The clinical presentation of WD is very diverse, therefore diagnosis can be very challenging. Leipzig criteria was adopted in 2003 in order to overcome diagnostic difficulties and develop a common perspective. This scoring system includes several clinical signs (Kayser-Fleischer rings, neurologic symptoms), liver biopsy (total liver copper level), and laboratory features (copper in serum, urine, liver; serum ceruloplasmin; hemolytic anemia; genetic testing). If the total score is 2 or less, WD diagnosis is unlikely, 3 is considered as diagnosis possible and 4 or above are considered as diagnosis established.10 After the first evaluation according to the Leipzig score, the case was evaluated as possible WD with total score 3. The ATP7B genetic mutation analysis and D-penicillamine challenge were performed to make the diagnosis. Liver biopsy was not considered because it is an invasive and risky procedure. After the tests, the amount of 24-hour urine copper was increased more than 5 times and the Leipzig score became 5 in total. Hence, the diagnosis of Wilson’s disease was established.

Kayser-Fleischer rings are detected in 50 to 60% of the patients with hepatic form Wilson’s disease. In patients with Wilson’s disease with neurologic manifestations, the percentage of finding Kayser-Fleischer ring is up to 98%.8 Kayser-Fleischer rings were not found in repeated examinations in previous centers and in our center.

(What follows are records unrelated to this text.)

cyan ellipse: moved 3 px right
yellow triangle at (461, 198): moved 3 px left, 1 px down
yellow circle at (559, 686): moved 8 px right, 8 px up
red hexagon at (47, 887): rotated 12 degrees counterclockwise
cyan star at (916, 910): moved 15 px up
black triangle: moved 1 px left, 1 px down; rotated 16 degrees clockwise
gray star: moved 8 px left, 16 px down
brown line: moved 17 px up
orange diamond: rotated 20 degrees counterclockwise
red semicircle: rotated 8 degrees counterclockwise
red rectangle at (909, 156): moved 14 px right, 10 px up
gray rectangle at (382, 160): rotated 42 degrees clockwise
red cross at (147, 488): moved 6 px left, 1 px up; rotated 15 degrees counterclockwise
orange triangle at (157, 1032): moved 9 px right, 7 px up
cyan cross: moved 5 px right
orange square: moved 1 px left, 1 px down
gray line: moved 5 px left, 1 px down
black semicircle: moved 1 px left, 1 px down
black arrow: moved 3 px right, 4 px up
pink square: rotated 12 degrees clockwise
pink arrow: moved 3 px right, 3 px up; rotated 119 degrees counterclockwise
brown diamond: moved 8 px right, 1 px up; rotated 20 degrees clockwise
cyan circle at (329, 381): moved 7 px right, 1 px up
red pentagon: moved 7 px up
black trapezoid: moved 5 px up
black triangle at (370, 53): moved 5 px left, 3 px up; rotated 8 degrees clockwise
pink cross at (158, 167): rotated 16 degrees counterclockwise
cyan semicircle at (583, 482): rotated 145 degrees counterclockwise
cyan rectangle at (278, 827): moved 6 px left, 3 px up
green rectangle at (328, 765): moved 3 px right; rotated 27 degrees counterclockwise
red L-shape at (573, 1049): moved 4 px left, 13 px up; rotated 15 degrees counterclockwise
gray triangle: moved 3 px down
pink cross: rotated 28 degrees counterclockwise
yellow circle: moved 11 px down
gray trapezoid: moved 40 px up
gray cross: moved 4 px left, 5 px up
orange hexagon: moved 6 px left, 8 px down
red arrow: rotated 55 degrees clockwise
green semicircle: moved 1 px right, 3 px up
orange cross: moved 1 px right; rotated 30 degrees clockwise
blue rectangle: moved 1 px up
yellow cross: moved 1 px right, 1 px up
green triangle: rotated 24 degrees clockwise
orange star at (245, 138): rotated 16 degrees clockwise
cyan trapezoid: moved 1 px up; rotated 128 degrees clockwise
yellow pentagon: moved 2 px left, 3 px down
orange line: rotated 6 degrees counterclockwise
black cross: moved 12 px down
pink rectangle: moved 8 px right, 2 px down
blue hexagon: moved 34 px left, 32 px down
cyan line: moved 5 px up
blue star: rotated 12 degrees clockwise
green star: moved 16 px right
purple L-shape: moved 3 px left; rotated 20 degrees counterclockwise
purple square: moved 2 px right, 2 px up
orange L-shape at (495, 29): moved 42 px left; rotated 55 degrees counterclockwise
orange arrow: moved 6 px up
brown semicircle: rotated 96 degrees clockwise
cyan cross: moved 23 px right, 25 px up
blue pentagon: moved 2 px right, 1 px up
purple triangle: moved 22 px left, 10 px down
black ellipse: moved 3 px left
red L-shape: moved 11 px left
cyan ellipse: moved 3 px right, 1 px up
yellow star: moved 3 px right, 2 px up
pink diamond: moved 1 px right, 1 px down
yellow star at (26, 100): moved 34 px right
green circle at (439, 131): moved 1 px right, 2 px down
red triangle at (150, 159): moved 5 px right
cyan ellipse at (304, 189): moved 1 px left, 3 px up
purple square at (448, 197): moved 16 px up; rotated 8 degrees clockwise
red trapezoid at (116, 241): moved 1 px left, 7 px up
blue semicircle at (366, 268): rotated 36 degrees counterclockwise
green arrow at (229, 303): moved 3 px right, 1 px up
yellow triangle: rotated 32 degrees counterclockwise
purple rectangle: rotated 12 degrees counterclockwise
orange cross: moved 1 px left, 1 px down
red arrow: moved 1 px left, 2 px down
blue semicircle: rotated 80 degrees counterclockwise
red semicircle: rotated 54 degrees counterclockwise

While the diagnosis of Wilson disease is typically based on genetic testing, it is possible to make a diagnosis in the absence of identifiable mutations. This is especially true in cases where the clinical presentation is highly suggestive of Wilson disease and other potential causes have been ruled out. The Leipzig score, family history, copper metabolism tests, and response to treatment can all be helpful in supporting a diagnosis of Wilson disease.11 The Leipzig score is a diagnostic tool used to assess the likelihood of Wilson disease based on clinical features. A high Leipzig score can increase the likelihood of Wilson disease even in the absence of a confirmed genetic mutation.7

The most common pathological MRI findings among patients with WD are the occurrence of symmetric hyperintensities in T2-weighted image in the globus pallidus, putamen, mesencephalon, and pons. Lesions are most commonly found in the putamen (45–85%). According to the literature, symmetric hyperintensities in T1-weighted image in the striatum can be detected in association with hepatolenticular degeneration.12 Hyperintensities in T2 and T1-weighted images were compatible with the literature.

Conclusion

Wilson’s disease should be considered especially in movement disorders that begin at a young age. Even cases without important diagnostic findings such as Kayser-Fleischer ring or high 24-hour urine copper should be evaluated according to the Leipzig score. In possible cases, further investigations such as D-penicillamine challenge test, liver biopsy, or ATP7B gene analysis should be performed.

Funding Statement

There is no funding to report.

Ethical Approval

Institutional approval was not required to publish the case details.

Consent for Publication

Written informed consent was obtained from the patient to have the case details and any accompanying images published. The patient's anonymity was protected.

Author Contributions

All authors made a significant contribution to the work reported whether that is in the conception, drafting, revising, or critically reviewing the case; gave final approval of the version to be published; have agreed on the journal to which the case report has been submitted; and agree to be accountable for all aspects of the work.

Disclosure

The authors declare that they have no competing interests in this work.